EXERCISE DETAILS:
Please give back only the lines below from the one containing "place they call home." to the one containing "development of the", each repeated word for word, both ends included.

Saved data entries
=====
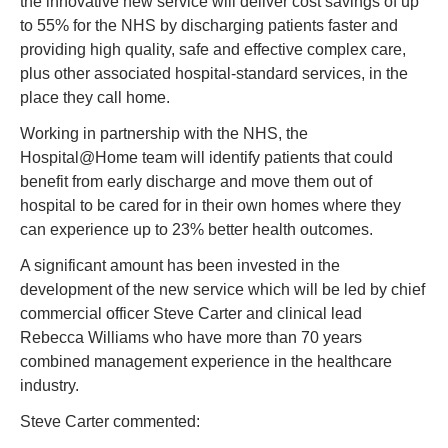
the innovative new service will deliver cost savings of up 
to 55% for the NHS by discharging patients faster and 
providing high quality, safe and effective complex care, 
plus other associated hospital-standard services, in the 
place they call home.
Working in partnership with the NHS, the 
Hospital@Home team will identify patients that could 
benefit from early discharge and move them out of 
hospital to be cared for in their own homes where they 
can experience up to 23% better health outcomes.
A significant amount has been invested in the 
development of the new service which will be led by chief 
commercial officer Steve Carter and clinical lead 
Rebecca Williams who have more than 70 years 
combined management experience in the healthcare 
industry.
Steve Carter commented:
=====
ANSWER SPACE:
place they call home.
Working in partnership with the NHS, the 
Hospital@Home team will identify patients that could 
benefit from early discharge and move them out of 
hospital to be cared for in their own homes where they 
can experience up to 23% better health outcomes.
A significant amount has been invested in the 
development of the new service which will be led by chief 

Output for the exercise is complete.